People think that computer science is the art of geniuses but the actual reality is the opposite, just many people doing things that build on each other, like a wall of mini stones.
It is easy to develop a website, mobile application or any other program single-handedly. Each line of code is clear without comments. Such names of variables as x1, x2 and x345 are easy to use, and the "spaghetti" of "if ... else" constructions is perfectly acceptable, because it works. But when you work as a part of a team, you need to use quite another principles.
Any fool can write code that a computer can understand. Good programmers write code that humans can understand.
An acronym KISS, which has been used in the English-speaking world already for half a century, means Keep It Short and Simple. Although initially this principle was created in the engineering, with the time it found a place in many other areas, including programming. An alternative interpretation of KISS principle sounds like Keep It Simple Stupid, which is especially relevant for the tangled code that will irritate other developers. In our world could not be universal advice, but more often than not, a simple solution will work (and will be supported) much better than brilliant, but incomprehensible code.
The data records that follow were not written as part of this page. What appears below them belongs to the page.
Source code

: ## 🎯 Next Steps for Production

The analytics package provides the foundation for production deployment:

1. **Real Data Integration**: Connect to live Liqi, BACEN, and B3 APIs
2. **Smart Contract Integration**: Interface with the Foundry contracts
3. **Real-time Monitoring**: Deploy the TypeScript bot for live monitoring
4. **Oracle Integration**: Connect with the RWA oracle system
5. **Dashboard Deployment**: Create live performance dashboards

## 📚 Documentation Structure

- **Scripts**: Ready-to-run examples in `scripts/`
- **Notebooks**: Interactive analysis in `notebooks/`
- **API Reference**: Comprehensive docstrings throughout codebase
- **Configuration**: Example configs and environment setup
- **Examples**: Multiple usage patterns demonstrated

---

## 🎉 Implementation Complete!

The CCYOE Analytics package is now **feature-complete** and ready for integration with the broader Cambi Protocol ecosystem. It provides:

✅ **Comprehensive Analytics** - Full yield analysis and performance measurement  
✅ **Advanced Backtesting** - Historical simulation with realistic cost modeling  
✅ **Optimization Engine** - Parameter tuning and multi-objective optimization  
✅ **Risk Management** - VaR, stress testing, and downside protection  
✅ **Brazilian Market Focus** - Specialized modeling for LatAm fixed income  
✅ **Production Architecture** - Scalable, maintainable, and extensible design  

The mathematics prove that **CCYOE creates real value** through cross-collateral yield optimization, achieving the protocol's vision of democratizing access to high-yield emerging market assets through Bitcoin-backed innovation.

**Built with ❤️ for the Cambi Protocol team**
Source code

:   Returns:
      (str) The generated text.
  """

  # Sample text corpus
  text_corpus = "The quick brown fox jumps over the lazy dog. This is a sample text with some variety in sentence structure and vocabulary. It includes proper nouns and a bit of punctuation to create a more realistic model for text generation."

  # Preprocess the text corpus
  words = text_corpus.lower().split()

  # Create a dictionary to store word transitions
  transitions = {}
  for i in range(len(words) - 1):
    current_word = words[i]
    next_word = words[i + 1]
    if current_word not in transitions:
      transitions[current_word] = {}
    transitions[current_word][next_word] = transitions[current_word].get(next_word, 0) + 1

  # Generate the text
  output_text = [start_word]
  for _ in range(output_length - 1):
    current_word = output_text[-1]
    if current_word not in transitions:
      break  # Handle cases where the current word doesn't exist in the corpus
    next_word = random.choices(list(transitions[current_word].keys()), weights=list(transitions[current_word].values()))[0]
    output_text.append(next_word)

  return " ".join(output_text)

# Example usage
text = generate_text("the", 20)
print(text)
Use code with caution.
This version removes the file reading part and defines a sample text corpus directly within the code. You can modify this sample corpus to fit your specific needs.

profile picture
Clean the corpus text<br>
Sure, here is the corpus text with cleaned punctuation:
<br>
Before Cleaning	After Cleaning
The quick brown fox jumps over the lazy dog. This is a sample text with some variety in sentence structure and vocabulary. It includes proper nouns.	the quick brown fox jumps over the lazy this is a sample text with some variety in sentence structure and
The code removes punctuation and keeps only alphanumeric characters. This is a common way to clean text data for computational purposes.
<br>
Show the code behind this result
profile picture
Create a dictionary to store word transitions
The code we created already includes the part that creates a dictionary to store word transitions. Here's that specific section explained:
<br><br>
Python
Always code as if the guy who ends up maintaining your code will be a violent psychopath who knows where you live.
Generally speaking, developers love a good joke, especially if it contains not only humor but also some inner meaning. A perfect example is the phrase "Is your code dry enough?". DRY principle stands for Don’t Repeat Yourself. If the code has repetitive elements – it is a reason to create a new abstraction for them. It is а pity that the DRY principle poorly applied in real life, although you can advise your overly talkative friend to "DRY" his speech
On the contrary, YAGNI principle - You Ain’t Gonna Need It – is useful for everyone. It calls to implement only main tasks, not some extra features “just in case". If you want to build a two-storey house, you need to make a groundwork for the two-storey house, not a super-platform in case of building on a skyscraper.
The main purpose of these and many other funny and not abbreviations – to ensure coordinated teamwork and get at the output easily supported well working code. Without any doubt, the programming requires abstract thinking much more than many other professions. Nevertheless, some of the principles that programmers use in their work, are perfectly available and sometimes even helpful to anyone.